EXERCISE AIM
What you return must match the records below exactly, down to each character.

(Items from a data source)
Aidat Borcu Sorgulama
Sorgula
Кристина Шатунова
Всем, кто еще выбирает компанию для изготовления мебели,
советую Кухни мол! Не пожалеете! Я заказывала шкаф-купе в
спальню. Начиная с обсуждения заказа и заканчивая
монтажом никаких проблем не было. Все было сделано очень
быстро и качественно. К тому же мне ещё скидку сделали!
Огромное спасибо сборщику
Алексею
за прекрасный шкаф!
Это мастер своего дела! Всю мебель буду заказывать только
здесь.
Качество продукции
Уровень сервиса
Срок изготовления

REPLY
Aidat Borcu Sorgulama
Sorgula
Кристина Шатунова
Всем, кто еще выбирает компанию для изготовления мебели,
советую Кухни мол! Не пожалеете! Я заказывала шкаф-купе в
спальню. Начиная с обсуждения заказа и заканчивая
монтажом никаких проблем не было. Все было сделано очень
быстро и качественно. К тому же мне ещё скидку сделали!
Огромное спасибо сборщику
Алексею
за прекрасный шкаф!
Это мастер своего дела! Всю мебель буду заказывать только
здесь.
Качество продукции
Уровень сервиса
Срок изготовления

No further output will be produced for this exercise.